In modern man there remains, what I call, the ‘football shirt’ mentality. This would be more accurately termed ‘tribalism’ by an anthropologist but the behavioural mechanisms are the very similar. Let me explain the football analogy.

If you quizzed the eager fans queuing for an important league football match to ascertain their level of understanding of the rules of the game, I expect they would all score in the region of 90% and above. In other words – they are fully conversant with the rules. However, fast forward to a moment in the game where there is a dispute of what just happened, say – ‘was a player offside just before scoring?’ The supporters who benefit from the goal will all swear that the player was not offside. The rival supporters will all swear the opposite.

Although they know how the game works in their heads, their hearts will filter what they have just seen in favour of their beliefs and prejudices. In other words, a bias is in command. At worst this is manifest as violence and hatred, at best, a conviction that the referree has left his white stick in the dressing room. What has happened is that the stadium has become emotionally divided.
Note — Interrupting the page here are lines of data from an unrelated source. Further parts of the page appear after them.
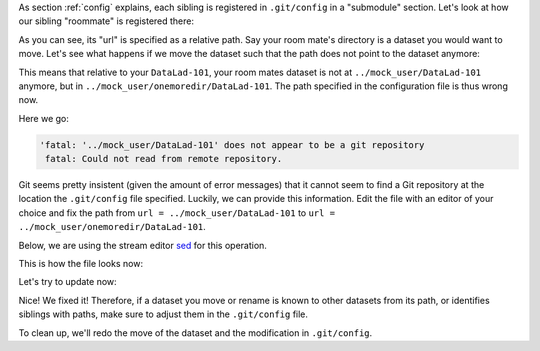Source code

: As section :ref:`config` explains, each
sibling is registered in ``.git/config`` in a "submodule" section.
Let's look at how our sibling "roommate" is registered there:

.. runrecord:: /basics/_examples/DL-101-136-160
  :language: console
  :workdir: dl-101/DataLad-101
  :emphasize-lines: 18-19

  $ cat .git/config

As you can see, its "url" is specified as a relative path. Say your
room mate's directory is a dataset you would want to move. Let's see
what happens if we move the dataset such that the path does not point
to the dataset anymore:

.. runrecord:: /basics/_examples/DL-101-136-161
  :language: console
  :workdir: dl-101/DataLad-101

  $ # add an intermediate directory
  $ cd ../mock_user
  $ mkdir onemoredir
  $ # move your room mates dataset into this new directory
  $ mv DataLad-101 onemoredir

This means that relative to your ``DataLad-101``, your room mates
dataset is not at ``../mock_user/DataLad-101`` anymore, but in
``../mock_user/onemoredir/DataLad-101``. The path specified in
the configuration file is thus wrong now.

.. runrecord:: /basics/_examples/DL-101-136-162
  :language: console
  :exitcode: 1
  :workdir: dl-101/mock_user

  $ # navigate back into your dataset
  $ cd ../DataLad-101
  $ # attempt a datalad update
  $ datalad update

Here we go:

.. code-block:: text

  'fatal: '../mock_user/DataLad-101' does not appear to be a git repository
   fatal: Could not read from remote repository.

Git seems pretty insistent (given the amount of error messages) that
it cannot seem to find a Git repository at the location the ``.git/config``
file specified. Luckily, we can provide this information. Edit the file with
an editor of your choice and fix the path from
``url = ../mock_user/DataLad-101`` to
``url = ../mock_user/onemoredir/DataLad-101``.

Below, we are using the stream editor `sed <https://en.wikipedia.org/wiki/Sed>`_
for this operation.

.. runrecord:: /basics/_examples/DL-101-136-163
  :language: console
  :workdir: dl-101/DataLad-101

  $ sed -i 's/..\/mock_user\/DataLad-101/..\/mock_user\/onemoredir\/DataLad-101/' .git/config

This is how the file looks now:

.. runrecord:: /basics/_examples/DL-101-136-164
  :language: console
  :workdir: dl-101/DataLad-101
  :emphasize-lines: 19

  $ cat .git/config

Let's try to update now:

.. runrecord:: /basics/_examples/DL-101-136-165
  :workdir: dl-101/DataLad-101
  :language: console

  $ datalad update

Nice! We fixed it!
Therefore, if a dataset you move or rename is known to other
datasets from its path, or identifies siblings with paths,
make sure to adjust them in the ``.git/config`` file.

To clean up, we'll redo the move of the dataset and the
modification in ``.git/config``.

.. runrecord:: /basics/_examples/DL-101-136-166
  :language: console
  :workdir: dl-101/DataLad-101

  $ cd ../mock_user && mv onemoredir/DataLad-101 .
  $ rm -r onemoredir
  $ cd ../DataLad-101 && sed -i 's/..\/mock_user\/onemoredir\/DataLad-101/..\/mock_user\/DataLad-101/' .git/config
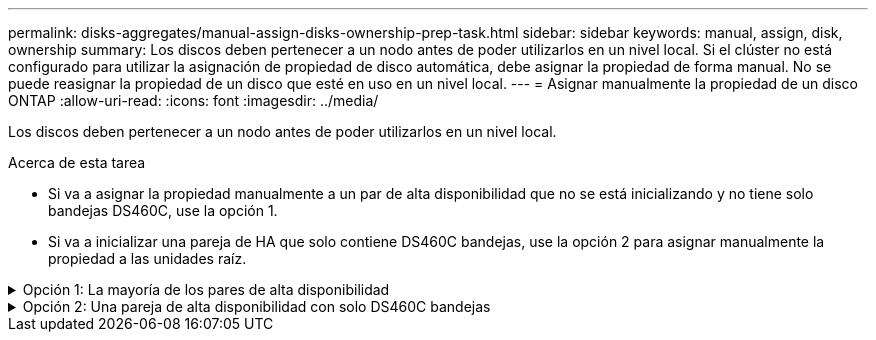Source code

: ---
permalink: disks-aggregates/manual-assign-disks-ownership-prep-task.html 
sidebar: sidebar 
keywords: manual, assign, disk, ownership 
summary: Los discos deben pertenecer a un nodo antes de poder utilizarlos en un nivel local. Si el clúster no está configurado para utilizar la asignación de propiedad de disco automática, debe asignar la propiedad de forma manual. No se puede reasignar la propiedad de un disco que esté en uso en un nivel local. 
---
= Asignar manualmente la propiedad de un disco ONTAP
:allow-uri-read: 
:icons: font
:imagesdir: ../media/


[role="lead"]
Los discos deben pertenecer a un nodo antes de poder utilizarlos en un nivel local.

.Acerca de esta tarea
* Si va a asignar la propiedad manualmente a un par de alta disponibilidad que no se está inicializando y no tiene solo bandejas DS460C, use la opción 1.
* Si va a inicializar una pareja de HA que solo contiene DS460C bandejas, use la opción 2 para asignar manualmente la propiedad a las unidades raíz.


.Opción 1: La mayoría de los pares de alta disponibilidad
[%collapsible]
====
Para un par de alta disponibilidad que no se está inicializando y no tiene solo DS460C bandejas, use este procedimiento para asignar la propiedad manualmente.

.Acerca de esta tarea
* Los discos a los que asigna la propiedad deben estar en una bandeja que se conecte físicamente al nodo al que asigna la propiedad.
* Si va a utilizar discos en un nivel local (agregado):
+
** Un nodo debe pertenecer a los discos para poder utilizarlos en un nivel local (agregado).
** No es posible reasignar la propiedad de un disco que se está utilizando en un nivel local (agregado).




.Pasos
. Utilice la CLI para mostrar todos los discos sin propietario:
+
`storage disk show -container-type unassigned`

. Asigne cada disco:
+
`storage disk assign -disk _disk_name_ -owner _owner_name_`

+
Puede utilizar el carácter comodín para asignar más de un disco a la vez. Si va a reasignar un disco de repuesto que ya sea propiedad de un nodo diferente, deberá utilizar la opción « »-force».



====
.Opción 2: Una pareja de alta disponibilidad con solo DS460C bandejas
[%collapsible]
====
Para una pareja de alta disponibilidad que va a inicializar y que solo tiene DS460C bandejas, utilice este procedimiento para asignar manualmente la propiedad a las unidades raíz.

.Acerca de esta tarea
* Cuando se inicializa una pareja de alta disponibilidad que solo contiene DS460C bandejas, debe asignar manualmente las unidades raíz para cumplir con la política de medio cajón.
+
Después de la inicialización del par de alta disponibilidad (arranque), la asignación automática de propiedad de discos se habilita automáticamente y utiliza la política de medio cajón para asignar la propiedad a las unidades restantes (aparte de las unidades raíz) y a cualquier unidad añadida en el futuro, como reemplazar discos con fallos, responder a un mensaje de repuestos bajos o añadir capacidad.

+
link:disk-autoassignment-policy-concept.html["Obtenga más información sobre la política de medio cajón"].

* RAID necesita un mínimo de 10 unidades para cada par de alta disponibilidad (5 por cada nodo) para cualquiera de las 8TB unidades NL-SAS de una bandeja DS460C.


.Pasos
. Si las bandejas DS460C no están completamente llenas, complete los siguientes subpasos; de lo contrario, vaya al siguiente paso.
+
.. En primer lugar, instale las unidades en la fila frontal (bahías de unidades 0, 3, 6 y 9) de cada cajón.
+
La instalación de unidades en la fila delantera de cada cajón permite un flujo de aire adecuado y evita el sobrecalentamiento.

.. Para las unidades restantes, distribuirlas de manera uniforme en cada cajón.
+
Llene las filas del cajón de adelante hacia atrás. Si no tiene suficientes unidades para llenar filas, instálelas en parejas para que las unidades ocupen el lado izquierdo y derecho de un cajón de manera uniforme.

+
En la siguiente ilustración, se muestra la numeración de las bahías de unidades y las ubicaciones de un cajón de DS460C.

+
image:dwg_trafford_drawer_with_hdds_callouts.gif["Esta ilustración muestra la numeración de las bahías de unidades y las ubicaciones de un cajón de DS460C"]



. Inicie sesión en el clustershell usando el LIF de gestión de nodos o la LIF de gestión de clústeres.
. Asigne manualmente las unidades raíz en cada cajón para satisfacer la política de medio cajón mediante los siguientes subpasos:
+
La política de medio cajón hace que se asigne la mitad izquierda de las unidades de un cajón (bahías de 0 a 5) al nodo A y la mitad derecha de las unidades de un cajón (bahías de 6 a 11) al nodo B.

+
.. Mostrar todos los discos sin propietario:
`storage disk show -container-type unassigned`
.. Asigne los discos raíz:
`storage disk assign -disk disk_name -owner owner_name`
+
Puede utilizar el carácter comodín para asignar más de un disco a la vez.





Obtenga más información sobre `storage disk` en el link:https://docs.netapp.com/us-en/ontap-cli/search.html?q=storage+disk["Referencia de comandos del ONTAP"^].

====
Most so called ‘racism’ has this origin and manifestation although the word has complex meanings in modern usage (so much so that the Norwegians refuse to use it in legal definitions and prefer alternatives). However ‘racism’ is a bias or prejudice against a perceived group so that, that group suffer a loss. In the case of the football match, they may lose the game. In the case of an undiscovered tribe in a rain forest or continent, the effect may be considerably more serious than loss of a game.

Some tribalism persists irrevocably in modern western societies and is encapsulated in ‘religion’.

I remember Rabbi Lionel Blue speaking on the radio and telling a story of a Jewish boy arriving at his new primary school in Northern Ireland. He is quizzed by a Catholic boy and Protestant boy about his religion. On hearing that he was a ‘Jew’ they both looked confused. After a pause the question was asked, ‘Are you a Protestant Jew or a Catholic Jew?’

With the perfect logic that is characteristic of the naïve and very young, we have an example of the irrationality of bias and prejudices of religious and cultural dogma. It may surface in a form of an unusual form of dress or a way of thought. In every instance it is worthy of deep mistrust.

At the end of the day (and at the end of the world) we will all be judged for our actions. Such things as the unconscious biases (that we all contain through parental and cultural conditioning) will reveal how prejudiced we have been to our fellow beings.

If you haven’t followed my train of thought, then watch the news when the Aliens arrive! As the jets and missiles are loosed at their space craft, consider for a moment what very highly advanced spiritual people, aliens probably are.